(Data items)

★ ★ ★

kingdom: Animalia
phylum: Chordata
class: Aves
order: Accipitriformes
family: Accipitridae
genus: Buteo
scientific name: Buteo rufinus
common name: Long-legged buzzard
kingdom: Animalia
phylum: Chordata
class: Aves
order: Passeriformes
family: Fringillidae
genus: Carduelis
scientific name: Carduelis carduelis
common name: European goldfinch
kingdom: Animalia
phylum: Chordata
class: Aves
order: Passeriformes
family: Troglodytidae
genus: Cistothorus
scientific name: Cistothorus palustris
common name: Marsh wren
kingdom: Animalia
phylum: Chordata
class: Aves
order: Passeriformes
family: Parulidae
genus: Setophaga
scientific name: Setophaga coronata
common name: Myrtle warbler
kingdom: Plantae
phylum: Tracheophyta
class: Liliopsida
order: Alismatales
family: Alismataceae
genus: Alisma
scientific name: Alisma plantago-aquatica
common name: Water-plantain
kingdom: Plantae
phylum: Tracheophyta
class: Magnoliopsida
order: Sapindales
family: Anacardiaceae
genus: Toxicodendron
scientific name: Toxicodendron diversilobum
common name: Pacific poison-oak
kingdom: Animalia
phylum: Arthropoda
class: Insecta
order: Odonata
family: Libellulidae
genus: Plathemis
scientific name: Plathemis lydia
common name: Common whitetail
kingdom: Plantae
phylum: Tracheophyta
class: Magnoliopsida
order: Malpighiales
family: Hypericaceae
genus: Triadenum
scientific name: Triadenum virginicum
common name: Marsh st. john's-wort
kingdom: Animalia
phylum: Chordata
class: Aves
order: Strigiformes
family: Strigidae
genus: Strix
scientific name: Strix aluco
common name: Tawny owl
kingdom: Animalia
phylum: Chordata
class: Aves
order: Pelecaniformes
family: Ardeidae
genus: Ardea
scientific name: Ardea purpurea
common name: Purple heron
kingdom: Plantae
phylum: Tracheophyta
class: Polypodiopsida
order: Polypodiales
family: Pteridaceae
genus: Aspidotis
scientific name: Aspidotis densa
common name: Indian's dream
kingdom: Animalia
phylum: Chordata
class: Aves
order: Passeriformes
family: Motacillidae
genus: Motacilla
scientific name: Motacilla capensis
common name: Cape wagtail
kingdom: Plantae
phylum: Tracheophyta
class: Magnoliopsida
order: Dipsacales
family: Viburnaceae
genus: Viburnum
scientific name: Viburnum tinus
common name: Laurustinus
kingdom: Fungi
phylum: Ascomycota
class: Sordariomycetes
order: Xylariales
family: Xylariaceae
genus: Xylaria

★ ★ ★

Job: Can you copy every line of the entries above word for word, keeping them in the same order?

The reply:
kingdom: Animalia
phylum: Chordata
class: Aves
order: Accipitriformes
family: Accipitridae
genus: Buteo
scientific name: Buteo rufinus
common name: Long-legged buzzard
kingdom: Animalia
phylum: Chordata
class: Aves
order: Passeriformes
family: Fringillidae
genus: Carduelis
scientific name: Carduelis carduelis
common name: European goldfinch
kingdom: Animalia
phylum: Chordata
class: Aves
order: Passeriformes
family: Troglodytidae
genus: Cistothorus
scientific name: Cistothorus palustris
common name: Marsh wren
kingdom: Animalia
phylum: Chordata
class: Aves
order: Passeriformes
family: Parulidae
genus: Setophaga
scientific name: Setophaga coronata
common name: Myrtle warbler
kingdom: Plantae
phylum: Tracheophyta
class: Liliopsida
order: Alismatales
family: Alismataceae
genus: Alisma
scientific name: Alisma plantago-aquatica
common name: Water-plantain
kingdom: Plantae
phylum: Tracheophyta
class: Magnoliopsida
order: Sapindales
family: Anacardiaceae
genus: Toxicodendron
scientific name: Toxicodendron diversilobum
common name: Pacific poison-oak
kingdom: Animalia
phylum: Arthropoda
class: Insecta
order: Odonata
family: Libellulidae
genus: Plathemis
scientific name: Plathemis lydia
common name: Common whitetail
kingdom: Plantae
phylum: Tracheophyta
class: Magnoliopsida
order: Malpighiales
family: Hypericaceae
genus: Triadenum
scientific name: Triadenum virginicum
common name: Marsh st. john's-wort
kingdom: Animalia
phylum: Chordata
class: Aves
order: Strigiformes
family: Strigidae
genus: Strix
scientific name: Strix aluco
common name: Tawny owl
kingdom: Animalia
phylum: Chordata
class: Aves
order: Pelecaniformes
family: Ardeidae
genus: Ardea
scientific name: Ardea purpurea
common name: Purple heron
kingdom: Plantae
phylum: Tracheophyta
class: Polypodiopsida
order: Polypodiales
family: Pteridaceae
genus: Aspidotis
scientific name: Aspidotis densa
common name: Indian's dream
kingdom: Animalia
phylum: Chordata
class: Aves
order: Passeriformes
family: Motacillidae
genus: Motacilla
scientific name: Motacilla capensis
common name: Cape wagtail
kingdom: Plantae
phylum: Tracheophyta
class: Magnoliopsida
order: Dipsacales
family: Viburnaceae
genus: Viburnum
scientific name: Viburnum tinus
common name: Laurustinus
kingdom: Fungi
phylum: Ascomycota
class: Sordariomycetes
order: Xylariales
family: Xylariaceae
genus: Xylaria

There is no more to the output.